Анне вздохнула и закатила глаза:
— Сколько разбитых сердец в одной школе! Такого мальчика следовало бы запретить законом!
— Что ты вздыхаешь? — засмеялась Тинка. — Ведь у тебя сердце огнеупорное и ударостойкое. И от баков тебя тошнит — Тинка подразумевала две «элегантные» полоски на щеках, украшавшие лицо Свена (и многих других мальчиков), как признак их исключительности.

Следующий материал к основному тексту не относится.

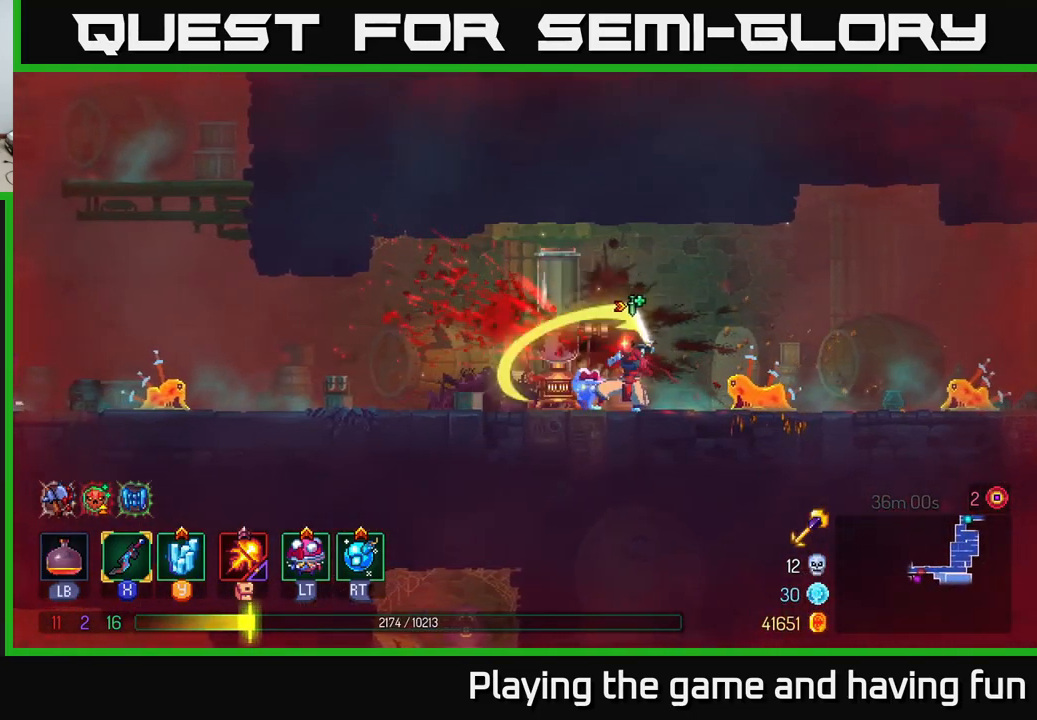
{"buttons": [], "left_stick": "right", "right_stick": "center", "events": [[33, "X", "up"], [83, "X", "down"], [150, "X", "up"], [167, "left_stick", "right"], [233, "X", "down"], [333, "X", "up"], [417, "X", "down"], [500, "X", "up"]]}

И Анне опять не нашлась, что ответить. Второй раз за один вечер. А это ведь совсем на нее не похоже. Тем больше болтали о Свене другие девочки. Даже у Роози вырвался протяжный вздох, когда обсуждалась игра Свена. Ну да, ведь совершенно бесспорно, что у Свена Пурре глаза, как у кубинца, костюм словно с демонстрации мод и вообще для обыкновенного школьника выдающаяся внешность. К тому же, как выяснилось еще, и исключительная для десятиклассника анкета.
У нас тут вообще очень много людей с интересными анкетами. Особенно, если подумать, что многие приехали сюда издалека и многие из лучших условий, чем здешние. Большинство, конечно, просто ребята из соседних и этого района, те, у кого дома по той или иной причине какие-либо затруднения. Но возьмем хотя бы Тинку. Я спросила, что ее привело из столицы в эту школу. И ее откровенный ответ просто ошеломил меня.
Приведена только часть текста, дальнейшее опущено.